[[ DATA SUPPLIED, beginning ]]
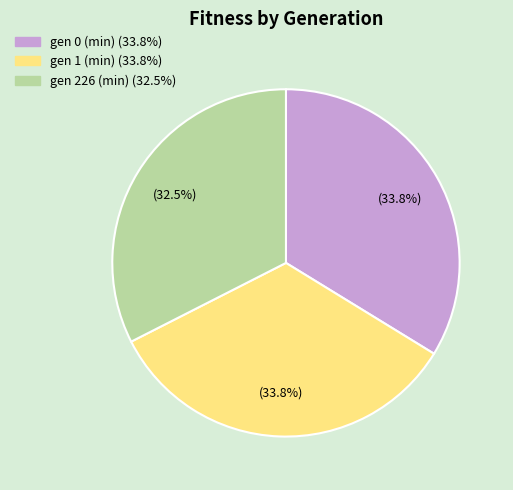

Is there any slice that represents more than half of the pie?

No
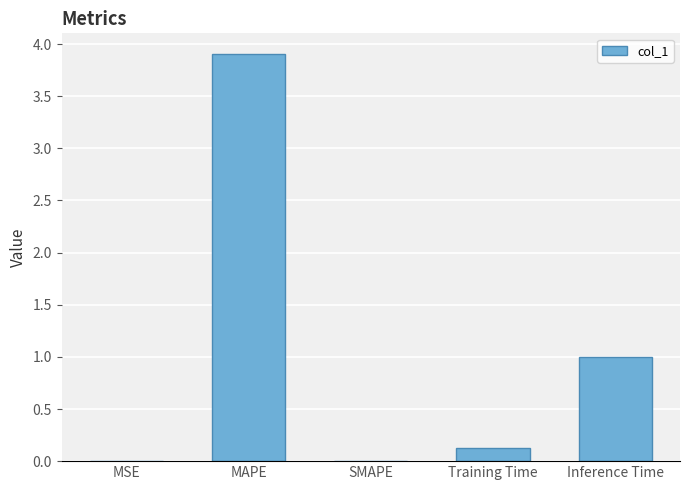

What is the sum of all values?

5.0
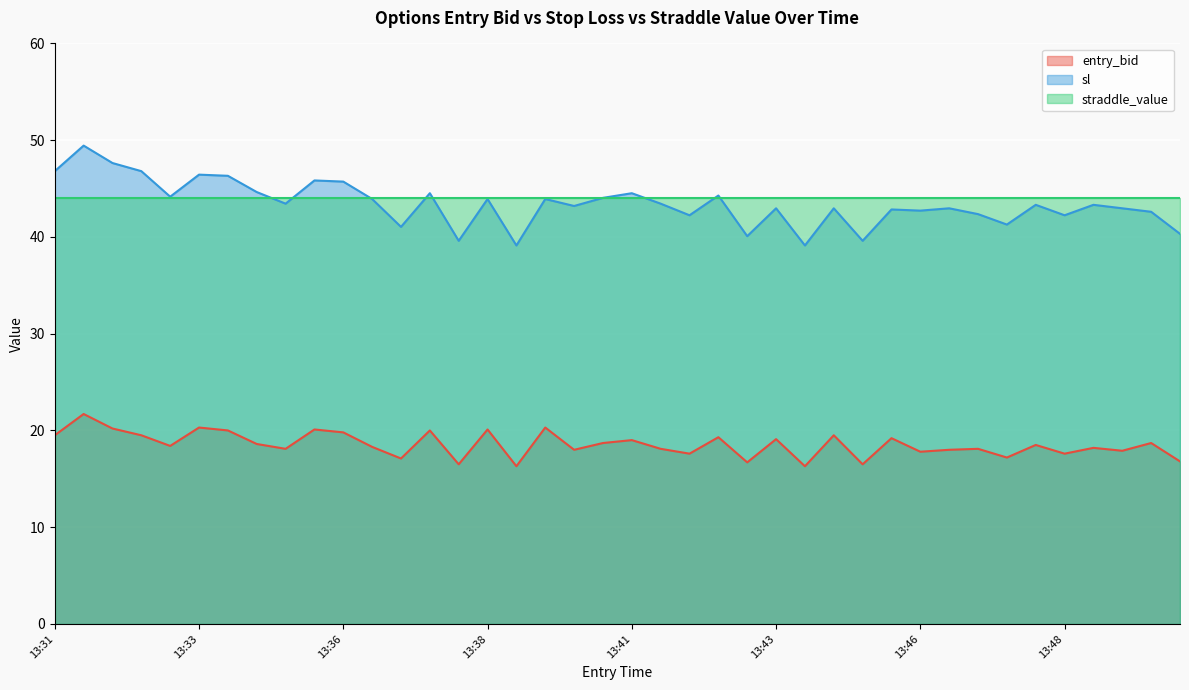

List the series in order of their peak value, lowest first.

entry_bid, straddle_value, sl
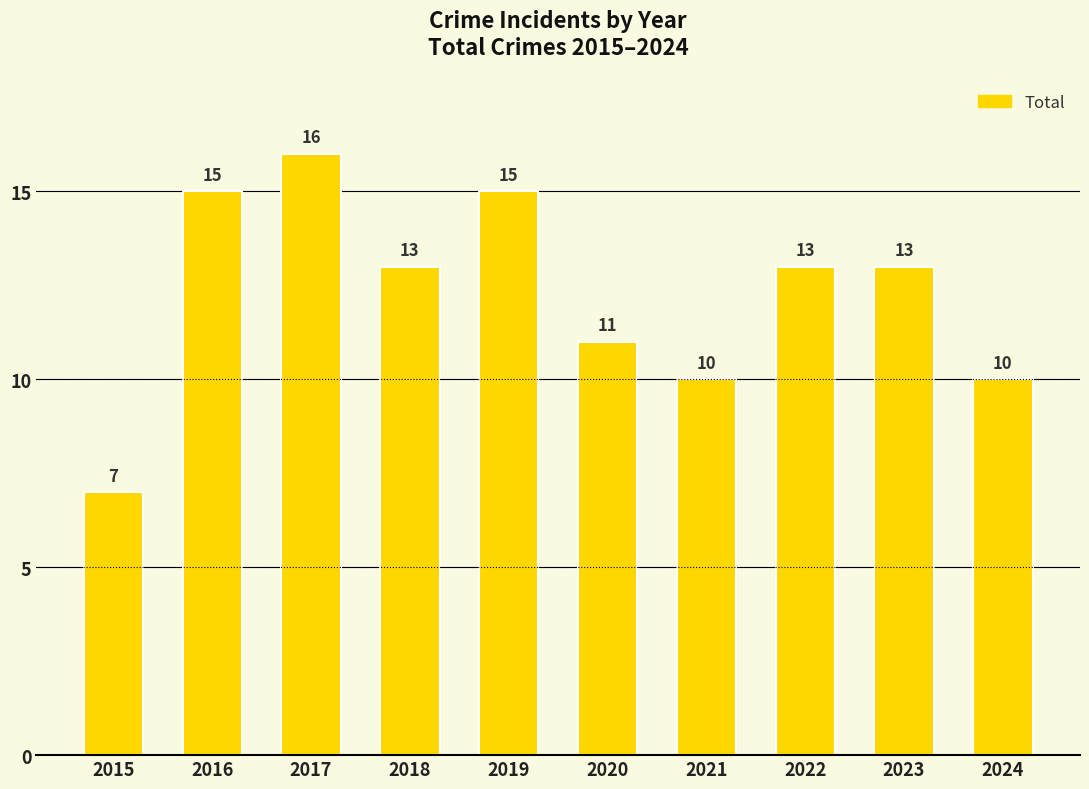

Count the values in the range 10 to 15.

8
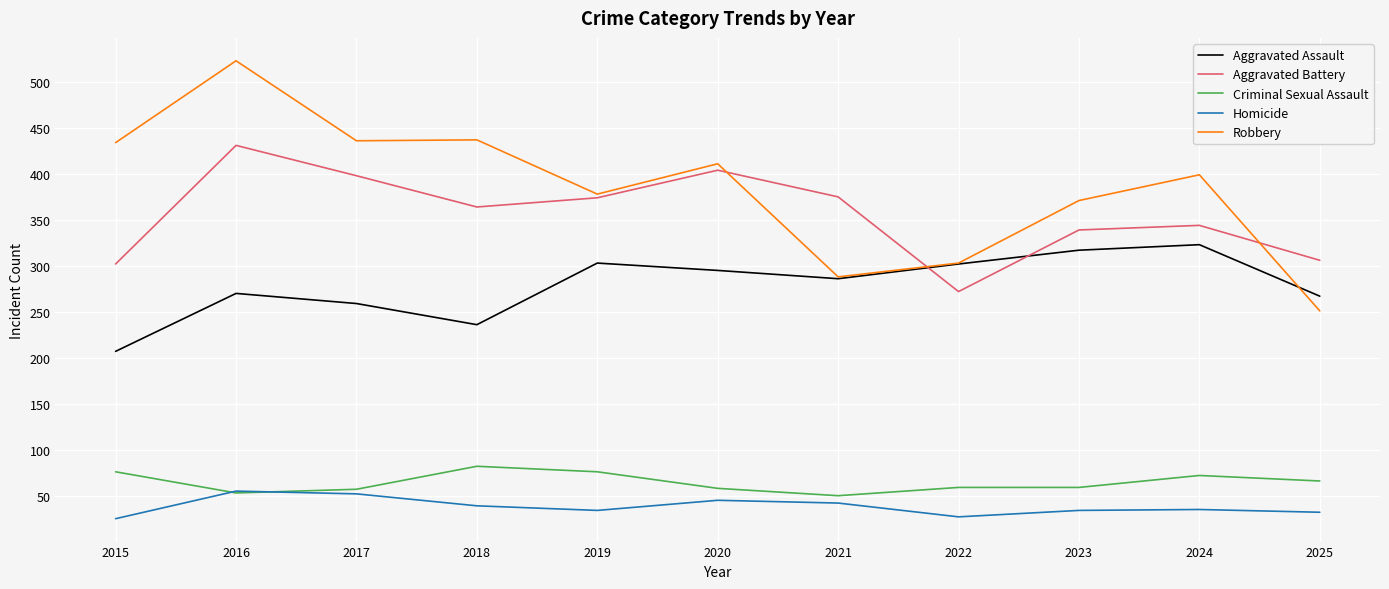

Does the chart display data point markers on the line(s)?

No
[[ DATA SUPPLIED, end ]]
**YOUR OBJECTIVE**
Copy every line of the listing above word for word, leaving out the pictures.

**ANSWER FOR THE TASK**
Is there any slice that represents more than half of the pie?

No

What is the sum of all values?

5.0

List the series in order of their peak value, lowest first.

entry_bid, straddle_value, sl

Count the values in the range 10 to 15.

8

Does the chart display data point markers on the line(s)?

No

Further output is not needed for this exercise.